Qazi told UPI the notice was not issued in conjunction with the Texas case and it was routine agency practice that outside inquiries be referred to the Washington office. He said inspectors are free to talk to outside parties, including reporters, and he did not consider the e-mail a violation of the labor agreement with the inspectors.
Painter said the USDA's efforts to keep its employees from talking about mad cow would be better spent "with issues like protecting the consuming public instead of trying to hide things." He added he would "just about bet his last nickel" agency management was attempting to suppress information about the Texas case.
"To keep federal employees from reporting government waste, misuse of appropriations -- those types of things -- that's not a good thing either," Dahl said. "If there is something wrong, let's get it out in the open -- let's get it fixed. We're working for the public, the American consumers. I think they have the right to know this," he said.
"And believe me there's so many indicators saying that the USDA's mad cow testing program is broken," Dahl added.
At least one member of Congress, Sen.

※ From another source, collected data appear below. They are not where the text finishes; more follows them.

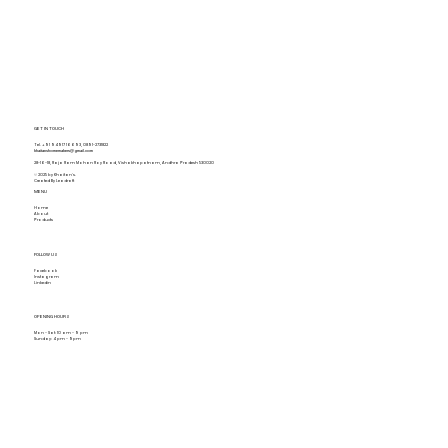
GET IN TOUCH
Tel.
+91 94917 16693
,
0891-2731822
khaitanshomemakers@gmail.com
28-16-18, Raja Ram Mohan Roy Road, Vishakhapatnam, Andhra Pradesh 530020
© 2025 by Khaitan's.
Created By Leadraft
MENU
Home
About
Products
FOLLOW US
Facebook
Instagram
Linkedin
OPENING HOURS
Mon - Sat: 10 am - 9 pm
Sunday: 4 pm - 9pm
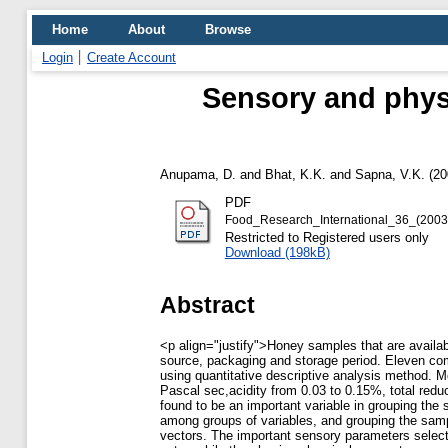
Home
About
Browse
Login
Create Account
Sensory and phys
Anupama, D.
and
Bhat, K.K.
and
Sapna, V.K.
(20
PDF
Food_Research_International_36_(2003
Restricted to Registered users only
Download (198kB)
Abstract
<p align="justify">Honey samples that are availabl
source, packaging and storage period. Eleven com
using quantitative descriptive analysis method. M
Pascal sec,acidity from 0.03 to 0.15%, total re
found to be an important variable in grouping th
among groups of variables, and grouping the sample
vectors. The important sensory parameters select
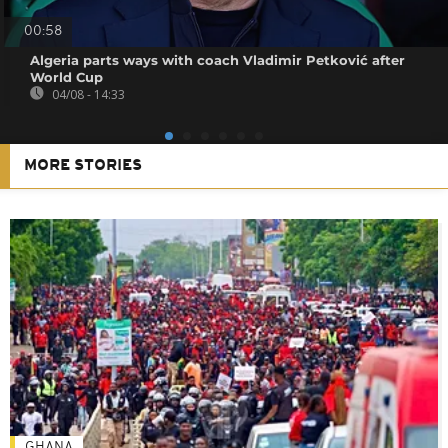
00:58
Algeria parts ways with coach Vladimir Petković after
World Cup
04/08 - 14:33
MORE STORIES
GHANA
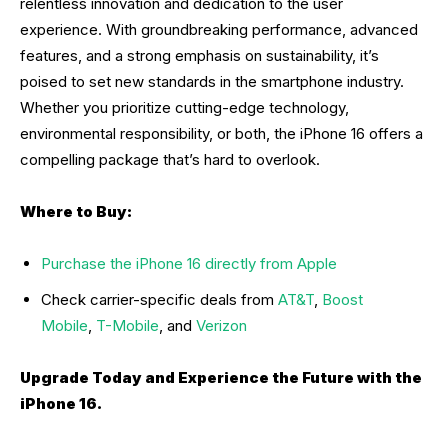
relentless innovation and dedication to the user
experience. With groundbreaking performance, advanced
features, and a strong emphasis on sustainability, it’s
poised to set new standards in the smartphone industry.
Whether you prioritize cutting-edge technology,
environmental responsibility, or both, the iPhone 16 offers a
compelling package that’s hard to overlook.
Where to Buy:
Purchase the iPhone 16 directly from Apple
Check carrier-specific deals from
AT&T
,
Boost
Mobile
,
T-Mobile
, and
Verizon
Upgrade Today and Experience the Future with the
iPhone 16.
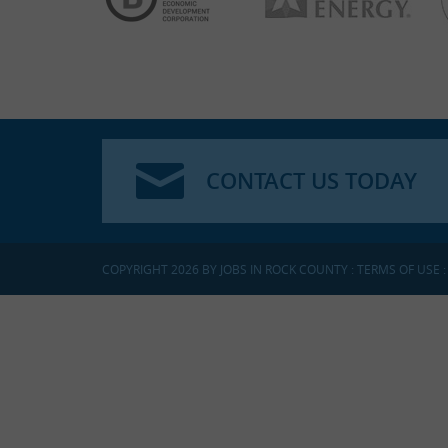
CONTACT US TODAY
COPYRIGHT 2026 BY JOBS IN ROCK COUNTY
:
TERMS OF USE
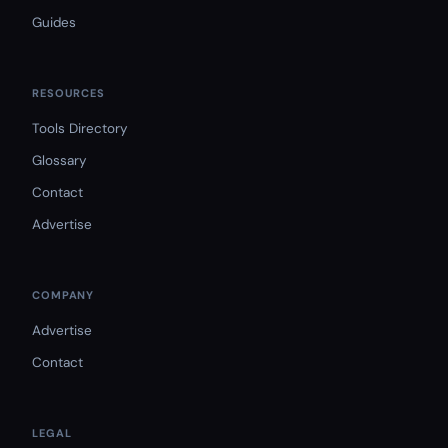
Guides
RESOURCES
Tools Directory
Glossary
Contact
Advertise
COMPANY
Advertise
Contact
LEGAL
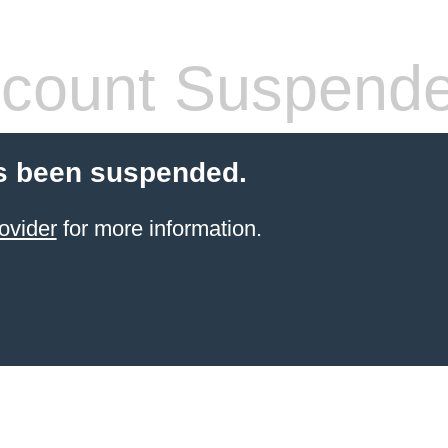
count Suspend
s been suspended.
ovider
for more information.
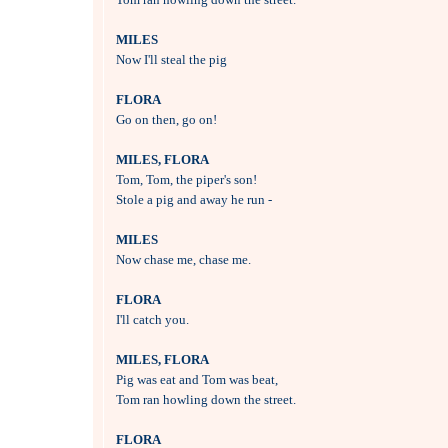
MILES

Now I'll steal the pig

FLORA

Go on then, go on!

MILES, FLORA

Tom, Tom, the piper's son!

Stole a pig and away he run -

MILES

Now chase me, chase me.

FLORA

I'll catch you.

MILES, FLORA

Pig was eat and Tom was beat,

Tom ran howling down the street.

FLORA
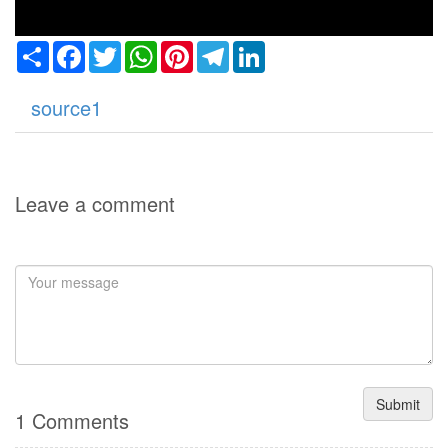
Share
Facebook
Twitter
WhatsApp
Pinterest
Telegram
LinkedIn
source1
Leave a comment
Submit
1 Comments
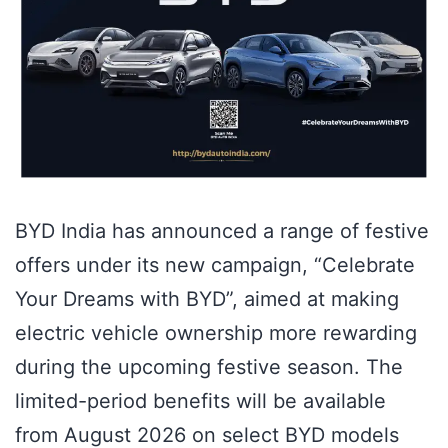
BYD India has announced a range of festive
offers under its new campaign, “Celebrate
Your Dreams with BYD”, aimed at making
electric vehicle ownership more rewarding
during the upcoming festive season. The
limited-period benefits will be available
from August 2026 on select BYD models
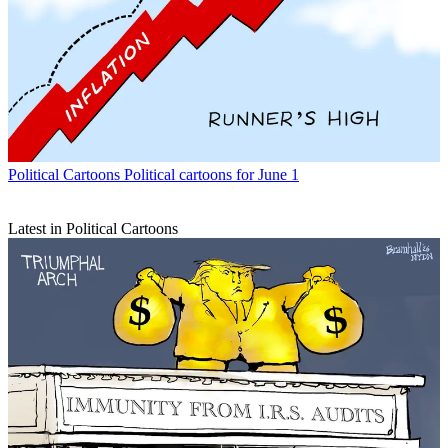
Political Cartoons
Political cartoons for June 1
Latest in Political Cartoons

Tom Harkin, D-Iowa, agrees.
Harkin, a long-time critic of the USDA, sent a letter to Agriculture Secretary Ann Veneman on Monday, saying the Texas incident "calls into question the effectiveness and reliability of USDA's current and proposed surveillance system."
The USDA has proposed testing more than 200,000 cows -- or 10 times its current rate -- in an expanded program scheduled to begin June 1. Harkin wrote in the five-page letter, however, that given the realities of the cattle industry, it is "quite doubtful" the USDA will be able to test that many cows, particularly because it had difficulty finding 20,000 last year.
"We simply cannot tolerate a BSE testing system that fails to give valid answers to critical questions for U.S. consumers and foreign customers," Harkin said in the letter, which sharply criticizes the agency's failure to address explicitly how its new surveillance program will be implemented.
"We look forward to receiving (Harkin's) letter and having the opportunity to review it and respond to him," USDA spokesman Ed Loyd told UPI. "USDA has acknowledged there was a failure in not testing that cow in Texas for BSE, so we are all working to ensure that does not occur again."
Jim Rogers, a spokesman for USDA's Animal and Plant Health Inspection Service, which oversees the agency's mad cow surveillance program, told UPI the agency has tested about 15,500 animals since fiscal year 2004 began, on Oct. 1, 2003. However, the agency has refused to identify the states and facilities from which the cows originated. Rogers said UPI would have to seek that information through the Freedom of Information Act.
The question is central to the USDA's implementation of its expanded surveillance program. Downer cows -- those unable to stand or walk -- made up the bulk of the animals the agency tested for mad cow in previous years, but these were banned from being slaughtered for human consumption in December. This means the agency inspectors no longer can obtain brain samples from these cows at slaughterhouses as they could in the past.
Furthermore, the USDA has not provided any evidence it has worked out agreements with rendering facilities or ranchers, where downers and dead cows are now most likely to be found, to obtain the extra animals for testing.
Loyd said the agency is "working very hard to get animals on the farm that would never show up in a processing facility," and he was "not aware of any issues" that would delay the launch of the new program.
However, he was unable to provide the names or locations of the rendering facilities where the agency will be obtaining cow brains for BSE testing. He said he would look into it but did not return two follow-up phone calls from UPI before publication.